Most of the race-related statistics collected in the state – from Medicaid enrollment to the uninsured population – show the health outcomes for black, Hispanic, Asian and white residents. These broader categorizations mask disparities that affect residents of certain races and ethnicities. For example, diseases that disproportionately affect Puerto Ricans or Mexicans may not fit into the data that more broadly covers Hispanics.
“While public health data clearly documents the worst health outcomes for people of color, most health systems and other health care providers do not routinely track data on race, ethnicity or language preference. (REL) self-reported patients to find inequalities or intervene when there is a change. could make the difference ”, the authors written in the Foundation’s report for health. “The lack of standardized data can be especially difficult for ethnic or racial groups with smaller populations, including Asian Americans and Native Americans, whose population-level outcomes are often not even reported in public health data. “
Last month, the General Assembly gave final passage to a bill that, among other things, requires better collection of data on race, ethnicity and language among agencies, boards and commissions. the state. These groups must now gather information in a way that allows aggregation and disaggregation; provides the ability to select one or more ethnic or racial designations and include an “other” designation with the ability to write in unrepresented identities; and ensure that, in cases where data concerning a person’s race or ethnicity is reported to another public body, such data is not compiled or disclosed without race and origin information ethnic. The bill sets out several other mandates for data collection.
What can be done?
As Connecticut braces for changes in the way it collects data, the Health Foundation willing overview to improve collection, analysis and use, drawing on examples from other states.
Here are some examples in other health systems:
- In Minnesota, analysis of REL data by HealthPartners found a 12.3% difference in colorectal cancer screening between white patients and patients of color. After pledging to close the gap, the health care system narrowed the gap to 7.1% in four months.
- Analysis of REL data by the same company found a significant disparity in mammogram rates between white and black women. After finding that offering same-day screening would help encourage black women to have mammograms, the healthcare system narrowed the screening gap from 16% to 2%.
- In Massachusetts, the Brigham and Women’s Hospital analyzed 10 years of REL data and found that black and Latin patients with heart failure were less likely to be admitted to cardiology for heart failure care than white patients. – which could help explain the racial inequalities in the heart. failure results. The hospital is currently developing interventions to address this injustice.

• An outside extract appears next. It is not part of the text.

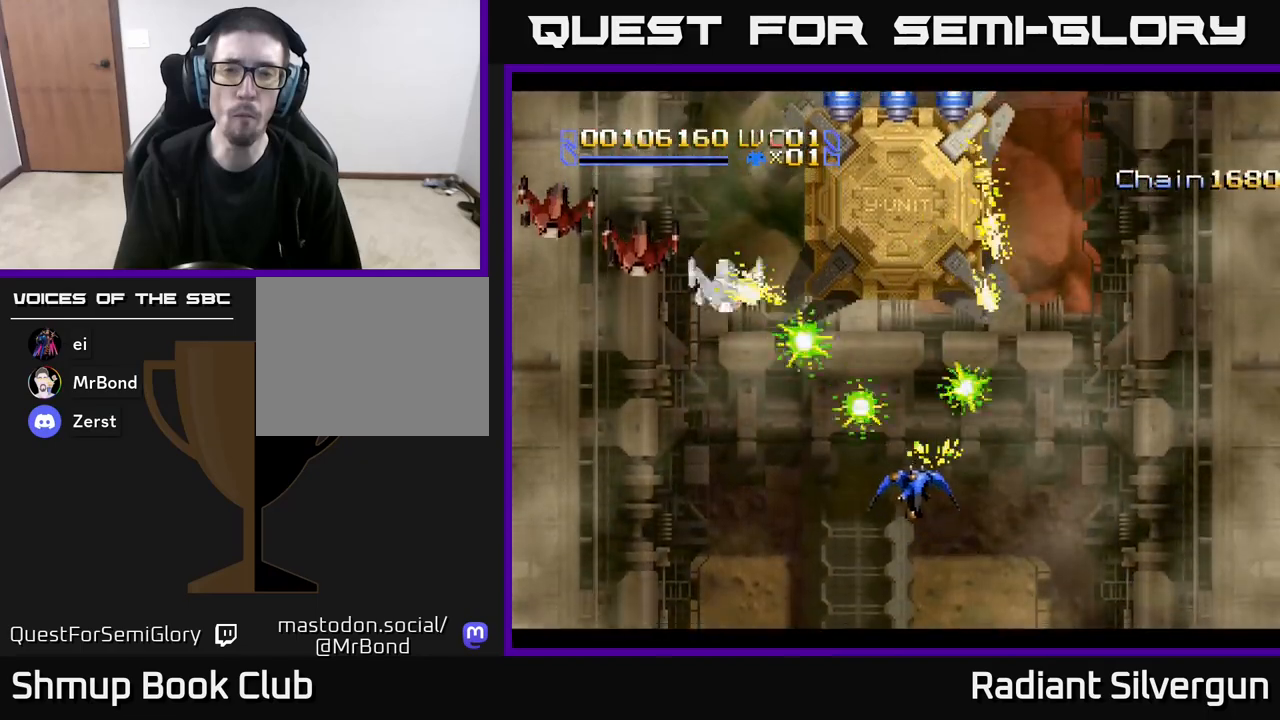
{"buttons": ["X", "DPAD_LEFT"], "left_stick": "center", "events": [[167, "DPAD_DOWN", "up"]]}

The report also looked at some of Connecticut’s health systems. Hartford HealthCare plans to use data on race, ethnicity and language to assess readmissions and patient experiences. The system has recently added more granular fields and trains staff to answer patient questions. At Yale New Haven Health, data collection takes place but is inconsistent and in some cases the accuracy is unclear, the report says. The health system is starting to collect OER data in some clinics, including one focused on hypertension.

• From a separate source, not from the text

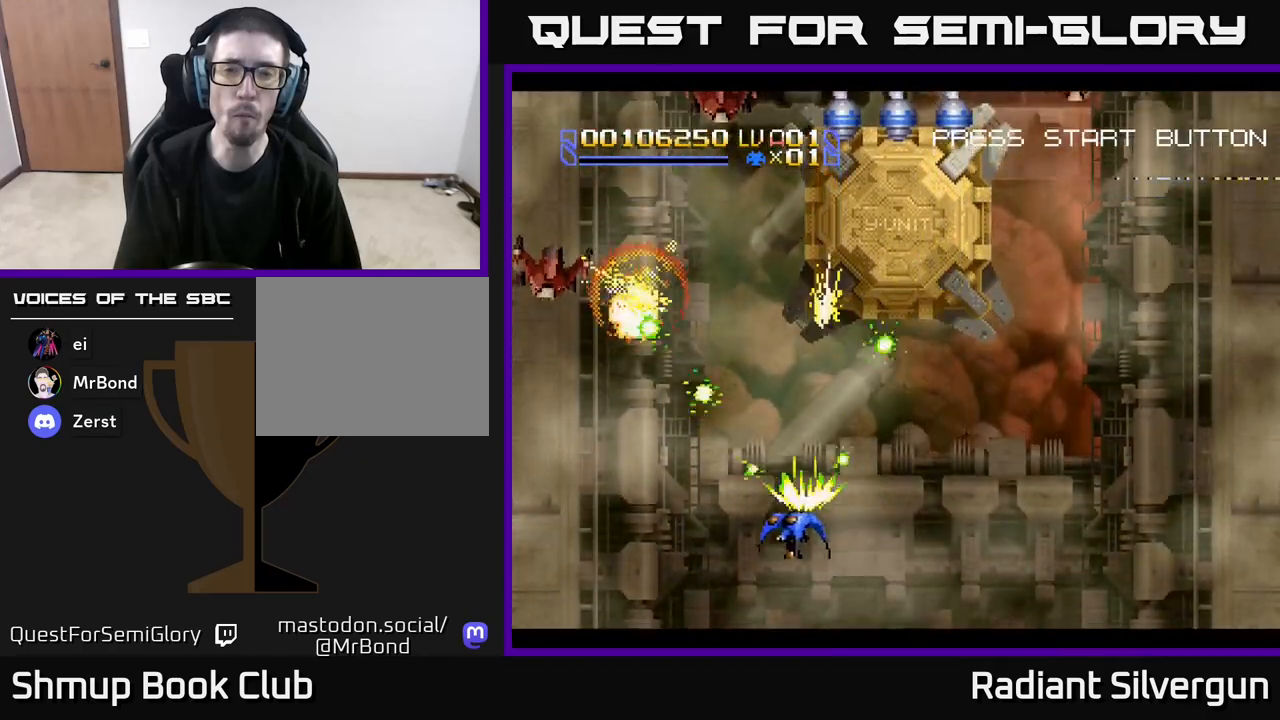
{"buttons": ["X", "DPAD_LEFT"], "left_stick": "center", "events": [[133, "DPAD_LEFT", "up"], [167, "DPAD_RIGHT", "down"], [217, "X", "up"], [350, "X", "down"], [367, "DPAD_UP", "down"], [400, "DPAD_RIGHT", "up"], [433, "DPAD_LEFT", "down"], [450, "DPAD_UP", "up"]]}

To ensure better collection and use of data in the future, the Foundation for Health advised that health care providers and public bodies:
- Make key decisions on how the data will be collected and who will be responsible for collecting it before the initiative begins.
- Examine the infrastructure to make sure that healthcare systems have what they need to record and store OER data, and that they are adhering to privacy guidelines.

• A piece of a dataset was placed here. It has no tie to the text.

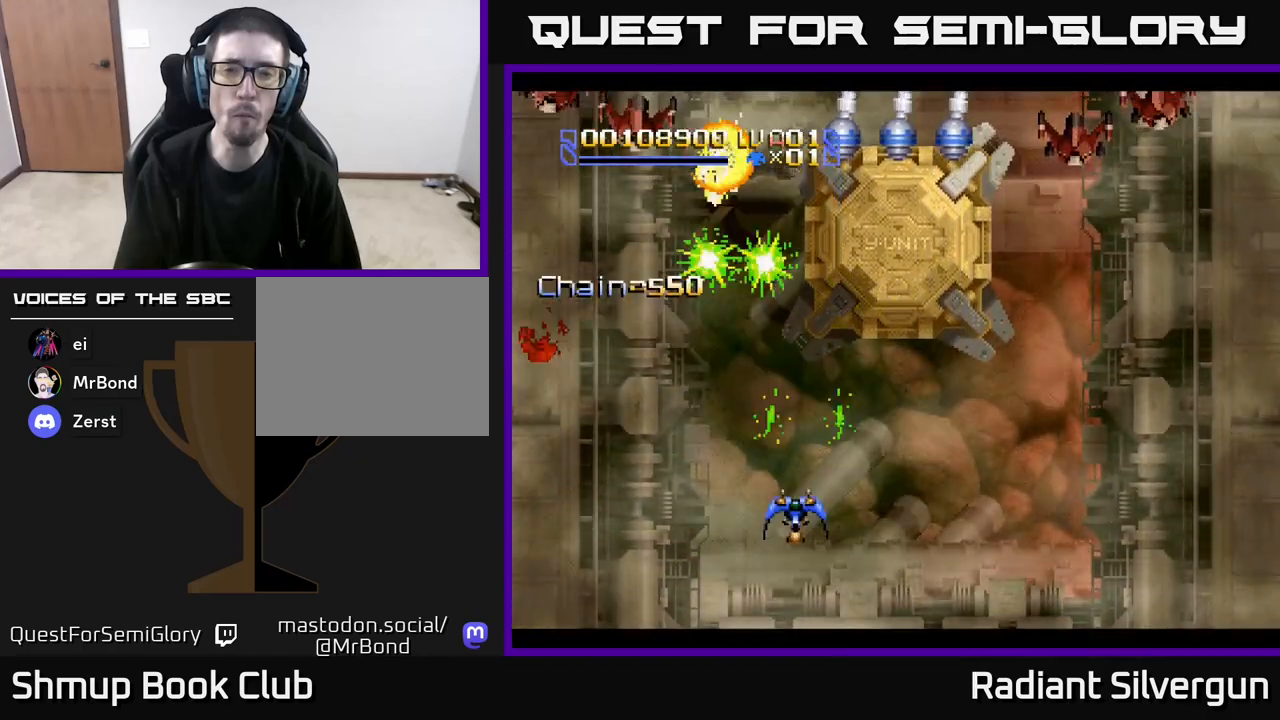
{"buttons": ["X", "DPAD_LEFT"], "left_stick": "center", "events": [[200, "DPAD_DOWN", "down"], [233, "DPAD_LEFT", "up"], [367, "DPAD_LEFT", "down"], [450, "DPAD_DOWN", "up"]]}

- Train staff in OER data collection. Ensure workers are properly trained and able to articulate the purpose of data collection and answer patient questions.
- Make sure the data is collected and verified for accuracy and completeness.
- Once collected, examine the data and identify inequities; prioritize specific areas and change systems to eliminate health inequalities and improve care through clinical interventions.
- To address health inequalities on a larger scale, OER data collection will need to be implemented across state health systems in a coordinated manner.
For state agencies, boards and commissions, improved data collection is due to begin by January 1, 2022.
Editor’s Note: The CT Mirror is a Connecticut Health Foundation grantee.